§ TASK TO CARRY OUT: Copy out every one of the records below word for word, leaving out the pictures.

§ EXERCISE MATERIALS:
►
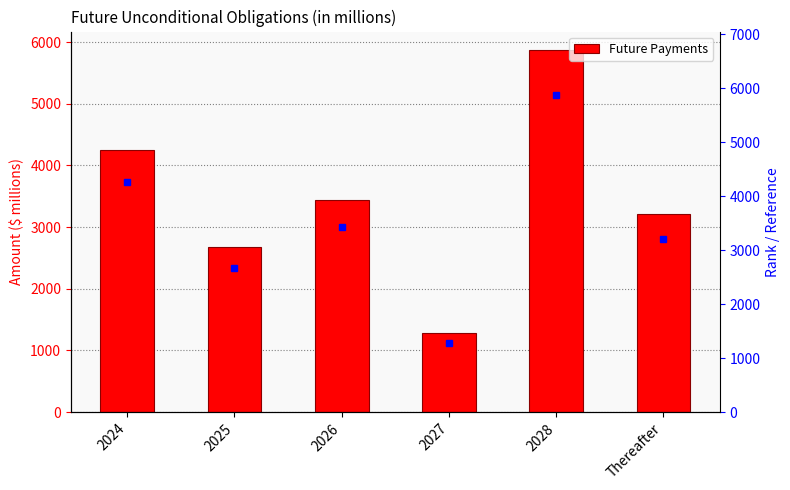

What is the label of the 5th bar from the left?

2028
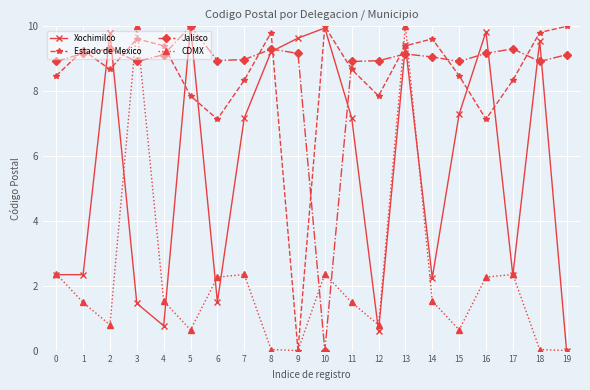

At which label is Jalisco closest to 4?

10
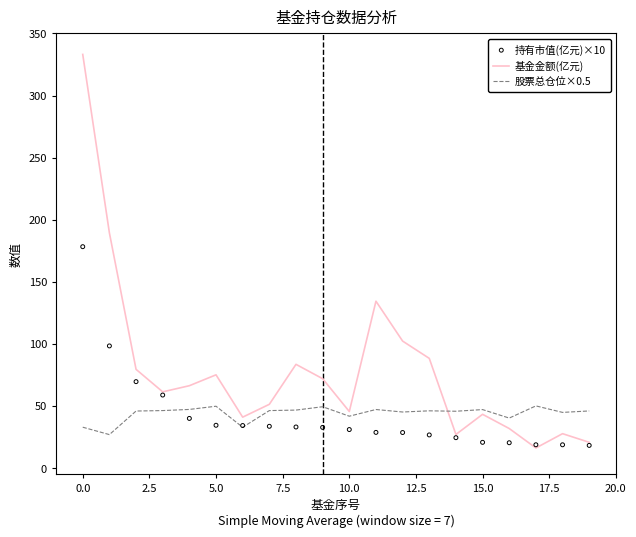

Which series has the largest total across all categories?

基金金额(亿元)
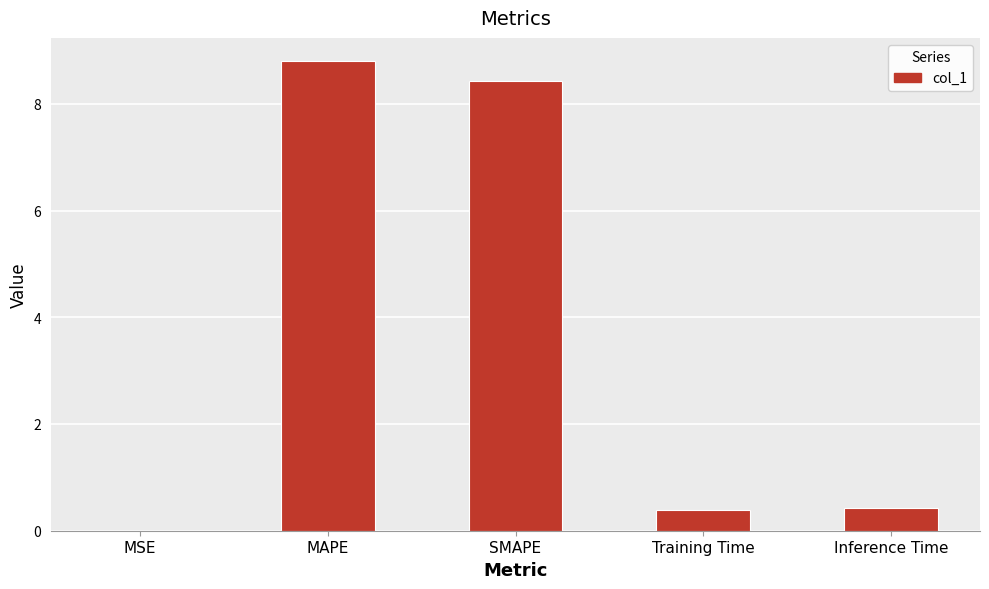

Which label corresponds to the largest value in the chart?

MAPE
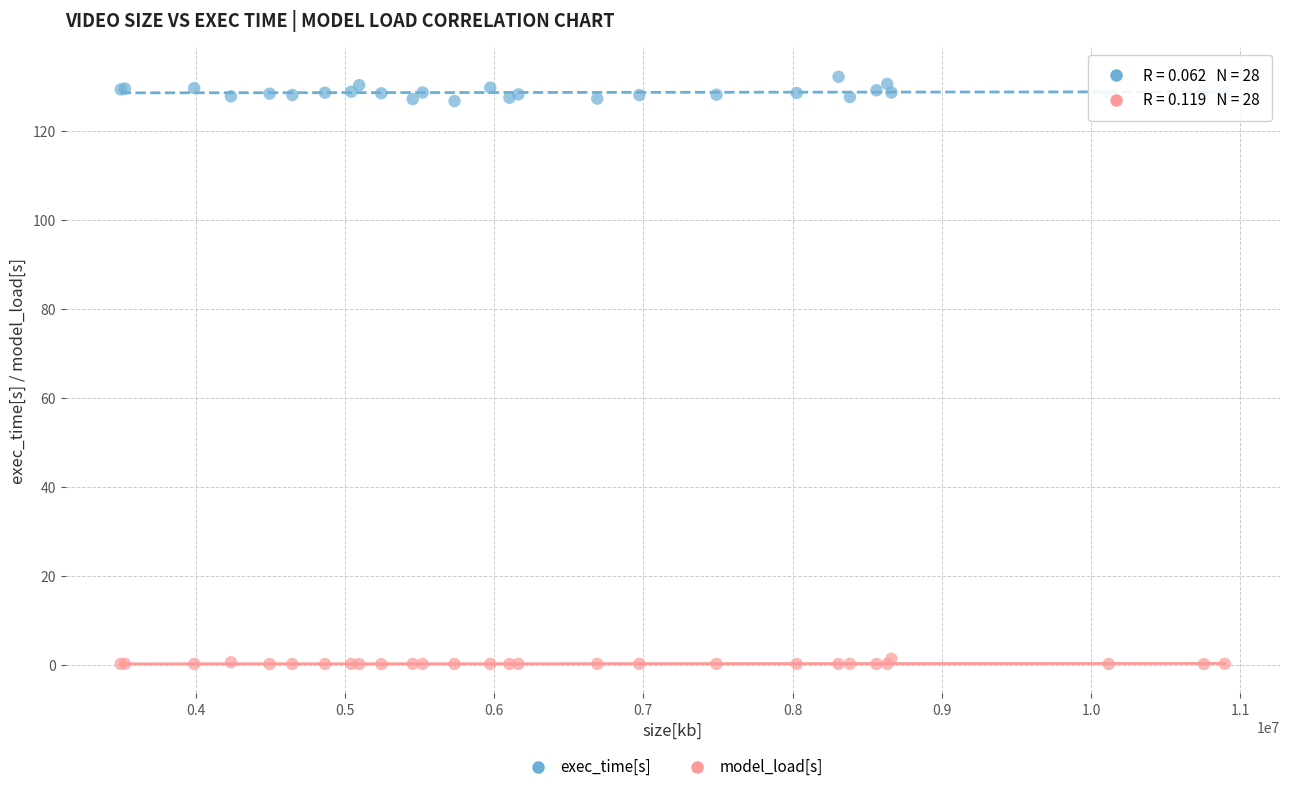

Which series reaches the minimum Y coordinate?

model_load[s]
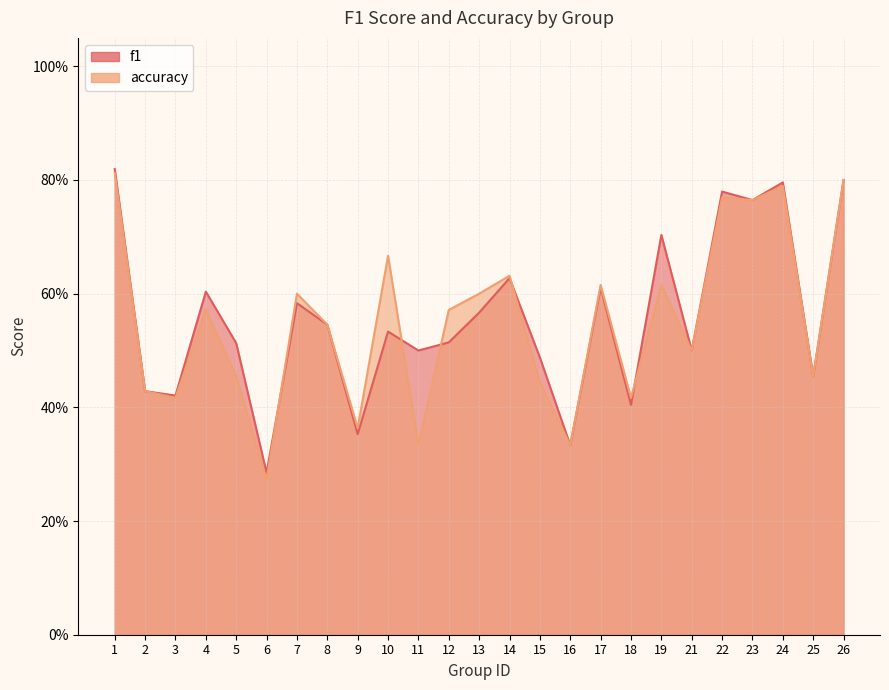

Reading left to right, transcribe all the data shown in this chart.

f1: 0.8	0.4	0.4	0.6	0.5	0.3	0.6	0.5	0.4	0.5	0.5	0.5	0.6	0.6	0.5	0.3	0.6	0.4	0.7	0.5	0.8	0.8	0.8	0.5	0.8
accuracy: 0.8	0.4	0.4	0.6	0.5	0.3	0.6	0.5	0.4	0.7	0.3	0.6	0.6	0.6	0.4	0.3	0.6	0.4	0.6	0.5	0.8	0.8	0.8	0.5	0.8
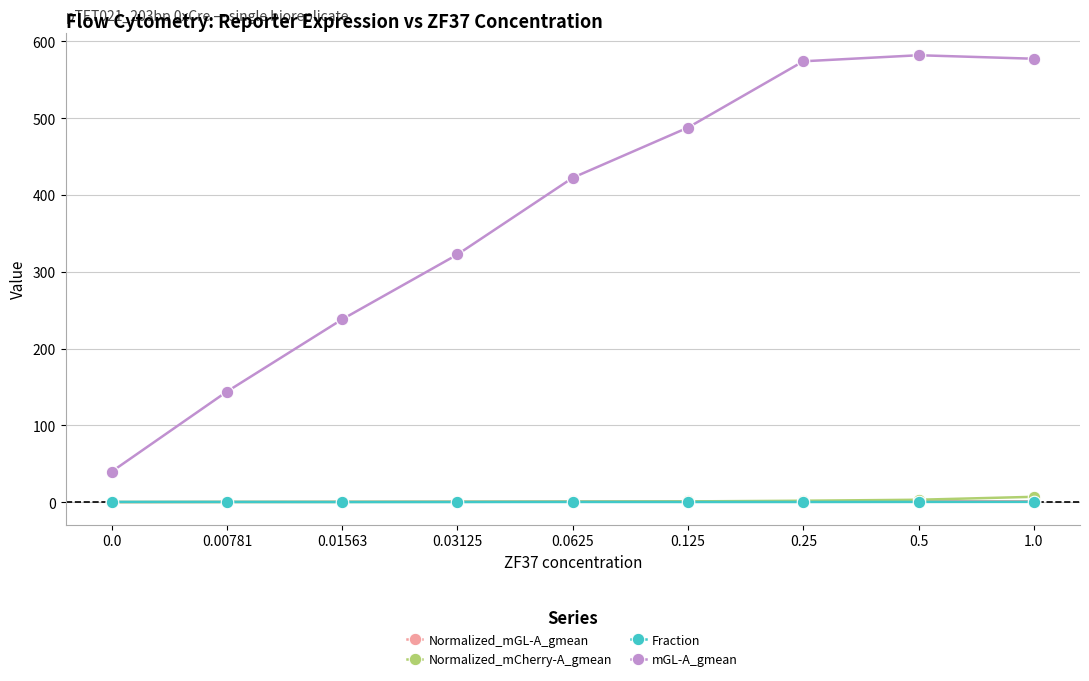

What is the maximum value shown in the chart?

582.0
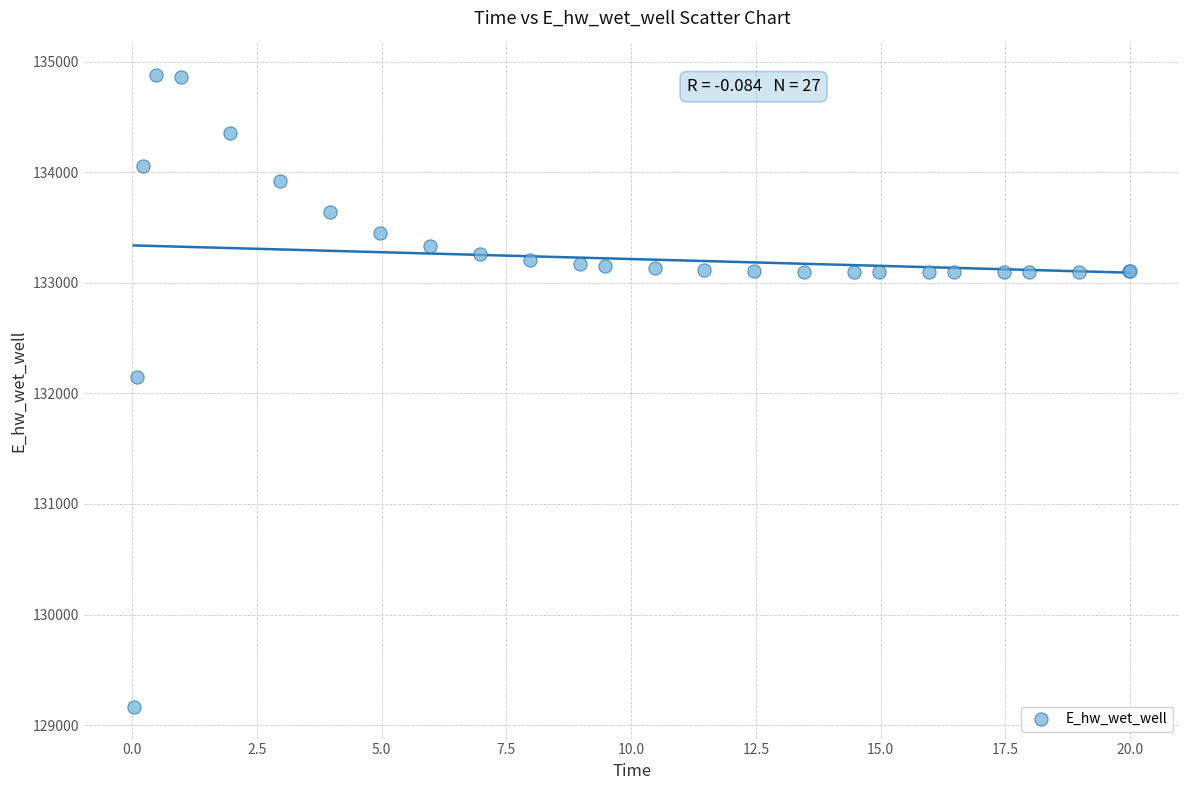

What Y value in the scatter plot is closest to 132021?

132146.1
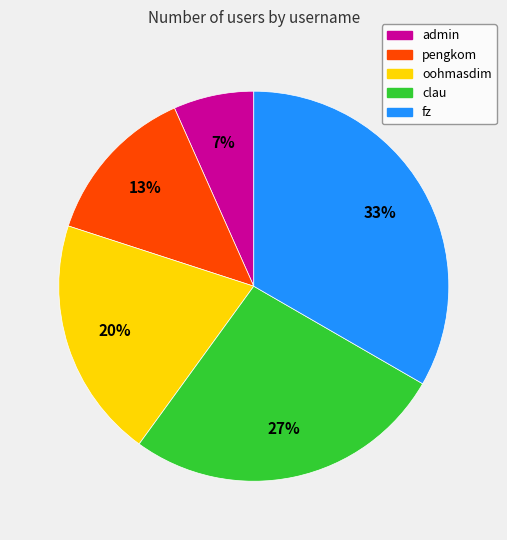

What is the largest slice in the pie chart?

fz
◄
§ WRITTEN ANSWER:
What is the label of the 5th bar from the left?

2028

At which label is Jalisco closest to 4?

10

Which series has the largest total across all categories?

基金金额(亿元)

Which label corresponds to the largest value in the chart?

MAPE

Which series reaches the minimum Y coordinate?

model_load[s]

Reading left to right, transcribe all the data shown in this chart.

f1: 0.8	0.4	0.4	0.6	0.5	0.3	0.6	0.5	0.4	0.5	0.5	0.5	0.6	0.6	0.5	0.3	0.6	0.4	0.7	0.5	0.8	0.8	0.8	0.5	0.8
accuracy: 0.8	0.4	0.4	0.6	0.5	0.3	0.6	0.5	0.4	0.7	0.3	0.6	0.6	0.6	0.4	0.3	0.6	0.4	0.6	0.5	0.8	0.8	0.8	0.5	0.8

What is the maximum value shown in the chart?

582.0

What Y value in the scatter plot is closest to 132021?

132146.1

What is the largest slice in the pie chart?

fz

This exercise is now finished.